Deploy / monitoring spec

Question

Deploy / monitoring spec

mo4islona opened this issue 2 years ago · comments

Eugene Formanenko commented 2 years ago

Ingester

1. Main container

Service metrics

sqd_ingester_block_height Gauge
Last processed block. Trigger an alert if not changed 15 min

Metrics from cluster

Disk usage Should alert if disk usage > 70%

sum(kubelet_volume_stats_used_bytes{ namespace="$archive"}) by (persistentvolumeclaim) / sum(kubelet_volume_stats_capacity_bytes{ namespace="$archive"}) by (persistentvolumeclaim)

Restarts count
Should alert if ingester is restarting more than 30 min

sum by (pod) (increase(kube_pod_container_status_restarts_total{namespace="$archive"}[$__rate_interval]))

2. Sidecar

mc service that will write files to S3

Restarts count
Should alert if ingester is restarting more than 30 min

Worker

1. Main container

Service metrics

sqd_worker_parquet_height Gauge
Last block in parquet file.
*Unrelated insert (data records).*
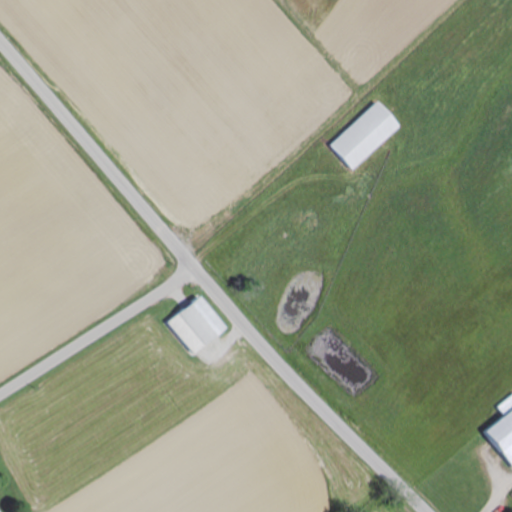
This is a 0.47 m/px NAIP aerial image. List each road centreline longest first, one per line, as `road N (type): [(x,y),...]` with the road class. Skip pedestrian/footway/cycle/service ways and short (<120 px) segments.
road 1 (secondary): [(421,511),(244,329),(0,44)]
road 2 (residential): [(0,392),(194,270)]
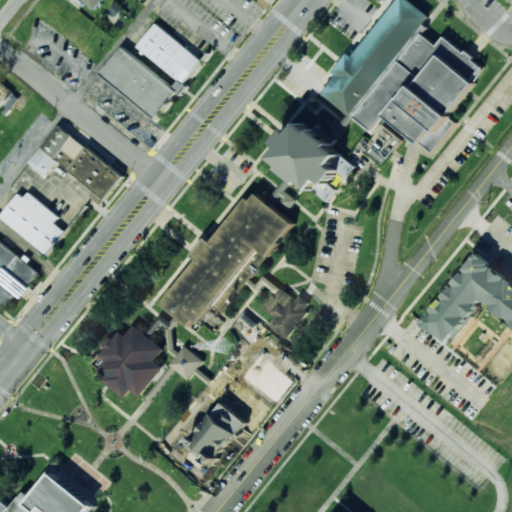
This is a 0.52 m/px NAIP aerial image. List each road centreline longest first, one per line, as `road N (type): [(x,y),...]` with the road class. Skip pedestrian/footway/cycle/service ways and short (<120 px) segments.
road 1 (secondary): [(308,0),(28,346)]
road 2 (tertiary): [(219,511),(387,301)]
road 3 (residential): [(163,179),(0,44)]
road 4 (tertiary): [(387,301),(511,148)]
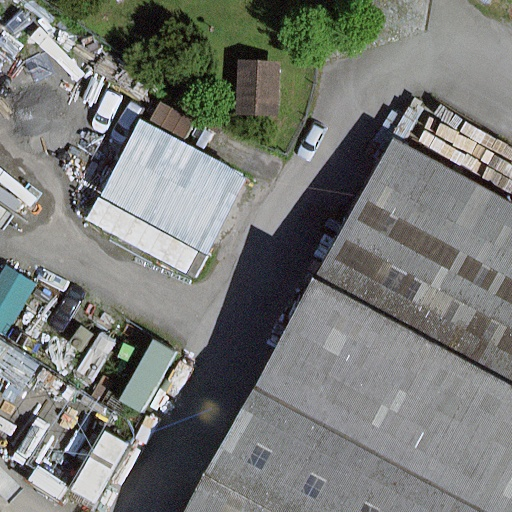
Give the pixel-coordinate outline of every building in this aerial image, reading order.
[(285,63),(243,61),(241,116),(283,118),(285,63)] [(169,90),(135,71),(106,122),(140,141),(94,222),(200,281),(255,181),(185,142),(196,123),(161,104),(169,90)] [(511,511),(511,198),(406,141),(203,511),(511,511)] [(155,343),(47,284),(7,358),(114,416),(155,343)] [(0,427),(17,388),(0,380),(0,427)]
Trigger an alert if not changed 15 min

sqd_worker_db_height Gauge
Last block in RocksDB. Trigger an alert if not changed 15 min

Metrics from cluster

Disk usage
Should alert if disk usage > 70%

Restarts count
Should alert if worker is restarting more than 30 min

Latency
Should alert if worker is has latency more than 10s

2. Sidecar

mc service that will download files from S3

Restarts count
Should alert if sidecar is restarting more than 30 min